== Records for this exercise

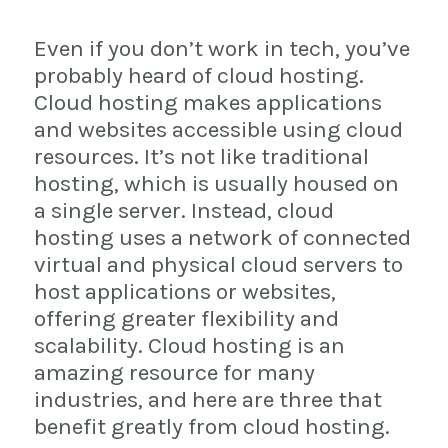
Even if you don’t work in tech, you’ve
probably heard of cloud hosting.
Cloud hosting makes applications
and websites accessible using cloud
resources. It’s not like traditional
hosting, which is usually housed on
a single server. Instead, cloud
hosting uses a network of connected
virtual and physical cloud servers to
host applications or websites,
offering greater flexibility and
scalability. Cloud hosting is an
amazing resource for many
industries, and here are three that
benefit greatly from cloud hosting.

====

What you have to do =
Verbatim copy, pictures excluded: output the lines from the first line of the records above through the line containing "virtual and physical cloud servers to".

Answer to the problem =
Even if you don’t work in tech, you’ve
probably heard of cloud hosting.
Cloud hosting makes applications
and websites accessible using cloud
resources. It’s not like traditional
hosting, which is usually housed on
a single server. Instead, cloud
hosting uses a network of connected
virtual and physical cloud servers to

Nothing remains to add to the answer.